Work instructions →
Each entry below needs to be transcribed verbatim; the images should not appear.

*** Begin section ***

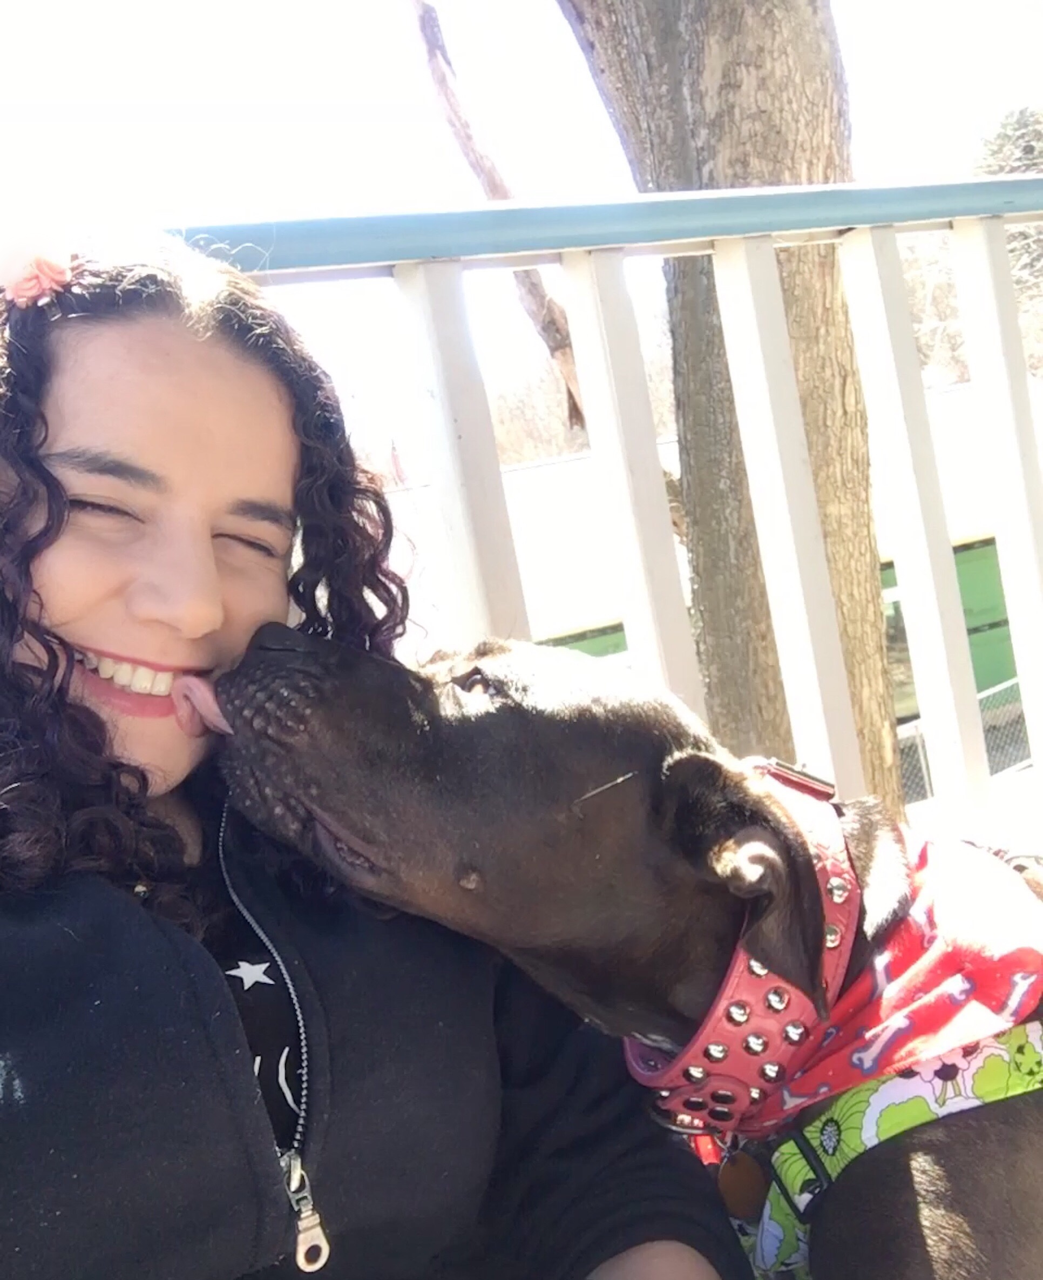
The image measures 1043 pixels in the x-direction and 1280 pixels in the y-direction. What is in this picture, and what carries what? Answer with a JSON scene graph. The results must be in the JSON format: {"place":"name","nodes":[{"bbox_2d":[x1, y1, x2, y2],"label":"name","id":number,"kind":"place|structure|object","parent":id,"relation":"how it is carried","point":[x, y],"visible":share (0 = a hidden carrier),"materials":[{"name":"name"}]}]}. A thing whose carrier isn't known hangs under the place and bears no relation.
{"place":"outdoors","nodes":[
{"label":"outdoors","id":0,"kind":"place"},
{"bbox_2d":[0,0,1042,460],"label":"sky","id":1,"kind":"structure","parent":0,"point":[230,4],"materials":[{"name":"white"}]},
{"bbox_2d":[383,376,1042,746],"label":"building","id":2,"kind":"structure","parent":0,"point":[992,550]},
{"bbox_2d":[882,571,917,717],"label":"window","id":3,"kind":"structure","parent":2,"relation":"in","point":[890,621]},
{"bbox_2d":[903,762,1042,853],"label":"pavement","id":4,"kind":"structure","parent":0,"point":[1025,774],"materials":[{"name":"grey concrete"}]},
{"bbox_2d":[895,675,1027,807],"label":"chain-link fence","id":5,"kind":"object","parent":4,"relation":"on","point":[917,738],"visible":0.28,"materials":[{"name":"grey metal"}]},
{"label":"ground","id":6,"kind":"structure","parent":0},
{"bbox_2d":[0,237,758,1279],"label":"woman","id":7,"kind":"object","parent":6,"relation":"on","point":[252,1092],"visible":0.9},
{"bbox_2d":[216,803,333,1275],"label":"zipper","id":8,"kind":"object","parent":7,"relation":"on","point":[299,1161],"visible":0.97,"materials":[{"name":"silver metal"}]},
{"bbox_2d":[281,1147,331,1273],"label":"zipper pull","id":9,"kind":"object","parent":7,"relation":"attached to","point":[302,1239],"visible":0.99,"materials":[{"name":"silver metal"}]},
{"bbox_2d":[403,0,590,438],"label":"tree trunk","id":10,"kind":"object","parent":6,"relation":"on","point":[423,18],"visible":0.45,"materials":[{"name":"brown wood"}]},
{"bbox_2d":[484,305,682,465],"label":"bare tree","id":11,"kind":"object","parent":6,"relation":"on","point":[564,430],"visible":0.27,"materials":[{"name":"brown plant"}]},
{"bbox_2d":[155,181,1042,849],"label":"railing","id":12,"kind":"object","parent":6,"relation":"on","point":[1011,608],"visible":0.63,"materials":[{"name":"white wood"}]},
{"bbox_2d":[205,618,1042,1277],"label":"dog","id":13,"kind":"object","parent":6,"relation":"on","point":[473,724],"visible":0.93},
{"bbox_2d":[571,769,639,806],"label":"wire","id":14,"kind":"object","parent":13,"relation":"on","point":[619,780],"visible":0.87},
{"bbox_2d":[625,757,859,1137],"label":"dog collar","id":15,"kind":"object","parent":13,"relation":"on","point":[796,1012],"visible":0.67,"materials":[{"name":"red leather"}]},
{"bbox_2d":[715,1143,769,1219],"label":"dog tag","id":16,"kind":"object","parent":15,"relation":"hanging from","point":[735,1181],"visible":0.78,"materials":[{"name":"brown"}]},
{"bbox_2d":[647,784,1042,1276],"label":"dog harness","id":17,"kind":"object","parent":13,"relation":"on","point":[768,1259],"visible":0.49,"materials":[{"name":"fabric"}]},
{"bbox_2d":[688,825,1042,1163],"label":"bandana","id":18,"kind":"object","parent":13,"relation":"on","point":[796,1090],"visible":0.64,"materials":[{"name":"red fabric"}]},
{"bbox_2d":[551,0,907,829],"label":"tree","id":19,"kind":"object","parent":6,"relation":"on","point":[724,87],"visible":0.73,"materials":[{"name":"plant"}]},
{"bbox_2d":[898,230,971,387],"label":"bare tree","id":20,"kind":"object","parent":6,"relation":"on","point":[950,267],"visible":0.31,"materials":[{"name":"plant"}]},
{"bbox_2d":[896,103,1042,387],"label":"tree","id":21,"kind":"object","parent":6,"relation":"on","point":[1022,283],"visible":0.29,"materials":[{"name":"plant"}]}
]}

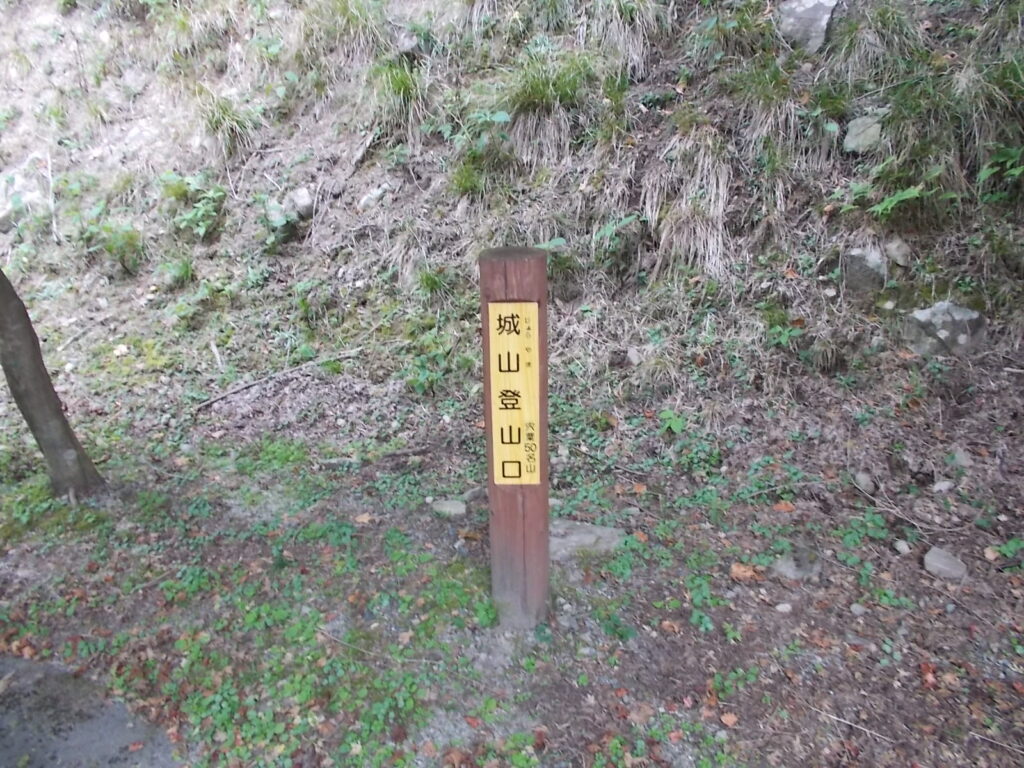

*** End section ***

Response box →
The image measures 1043 pixels in the x-direction and 1280 pixels in the y-direction. What is in this picture, and what carries what? Answer with a JSON scene graph. The results must be in the JSON format: {"place":"name","nodes":[{"bbox_2d":[x1, y1, x2, y2],"label":"name","id":number,"kind":"place|structure|object","parent":id,"relation":"how it is carried","point":[x, y],"visible":share (0 = a hidden carrier),"materials":[{"name":"name"}]}]}. A thing whose carrier isn't known hangs under the place and bears no relation.
{"place":"outdoors","nodes":[
{"label":"outdoors","id":0,"kind":"place"},
{"bbox_2d":[0,0,1042,460],"label":"sky","id":1,"kind":"structure","parent":0,"point":[230,4],"materials":[{"name":"white"}]},
{"bbox_2d":[383,376,1042,746],"label":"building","id":2,"kind":"structure","parent":0,"point":[992,550]},
{"bbox_2d":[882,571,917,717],"label":"window","id":3,"kind":"structure","parent":2,"relation":"in","point":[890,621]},
{"bbox_2d":[903,762,1042,853],"label":"pavement","id":4,"kind":"structure","parent":0,"point":[1025,774],"materials":[{"name":"grey concrete"}]},
{"bbox_2d":[895,675,1027,807],"label":"chain-link fence","id":5,"kind":"object","parent":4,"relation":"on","point":[917,738],"visible":0.28,"materials":[{"name":"grey metal"}]},
{"label":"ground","id":6,"kind":"structure","parent":0},
{"bbox_2d":[0,237,758,1279],"label":"woman","id":7,"kind":"object","parent":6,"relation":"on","point":[252,1092],"visible":0.9},
{"bbox_2d":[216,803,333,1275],"label":"zipper","id":8,"kind":"object","parent":7,"relation":"on","point":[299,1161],"visible":0.97,"materials":[{"name":"silver metal"}]},
{"bbox_2d":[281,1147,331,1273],"label":"zipper pull","id":9,"kind":"object","parent":7,"relation":"attached to","point":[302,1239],"visible":0.99,"materials":[{"name":"silver metal"}]},
{"bbox_2d":[403,0,590,438],"label":"tree trunk","id":10,"kind":"object","parent":6,"relation":"on","point":[423,18],"visible":0.45,"materials":[{"name":"brown wood"}]},
{"bbox_2d":[484,305,682,465],"label":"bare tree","id":11,"kind":"object","parent":6,"relation":"on","point":[564,430],"visible":0.27,"materials":[{"name":"brown plant"}]},
{"bbox_2d":[155,181,1042,849],"label":"railing","id":12,"kind":"object","parent":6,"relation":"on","point":[1011,608],"visible":0.63,"materials":[{"name":"white wood"}]},
{"bbox_2d":[205,618,1042,1277],"label":"dog","id":13,"kind":"object","parent":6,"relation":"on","point":[473,724],"visible":0.93},
{"bbox_2d":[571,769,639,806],"label":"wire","id":14,"kind":"object","parent":13,"relation":"on","point":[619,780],"visible":0.87},
{"bbox_2d":[625,757,859,1137],"label":"dog collar","id":15,"kind":"object","parent":13,"relation":"on","point":[796,1012],"visible":0.67,"materials":[{"name":"red leather"}]},
{"bbox_2d":[715,1143,769,1219],"label":"dog tag","id":16,"kind":"object","parent":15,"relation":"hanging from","point":[735,1181],"visible":0.78,"materials":[{"name":"brown"}]},
{"bbox_2d":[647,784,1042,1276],"label":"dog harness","id":17,"kind":"object","parent":13,"relation":"on","point":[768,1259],"visible":0.49,"materials":[{"name":"fabric"}]},
{"bbox_2d":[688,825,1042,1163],"label":"bandana","id":18,"kind":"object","parent":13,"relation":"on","point":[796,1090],"visible":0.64,"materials":[{"name":"red fabric"}]},
{"bbox_2d":[551,0,907,829],"label":"tree","id":19,"kind":"object","parent":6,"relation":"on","point":[724,87],"visible":0.73,"materials":[{"name":"plant"}]},
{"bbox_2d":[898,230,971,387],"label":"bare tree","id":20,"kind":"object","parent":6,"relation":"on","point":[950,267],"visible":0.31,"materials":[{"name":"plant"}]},
{"bbox_2d":[896,103,1042,387],"label":"tree","id":21,"kind":"object","parent":6,"relation":"on","point":[1022,283],"visible":0.29,"materials":[{"name":"plant"}]}
]}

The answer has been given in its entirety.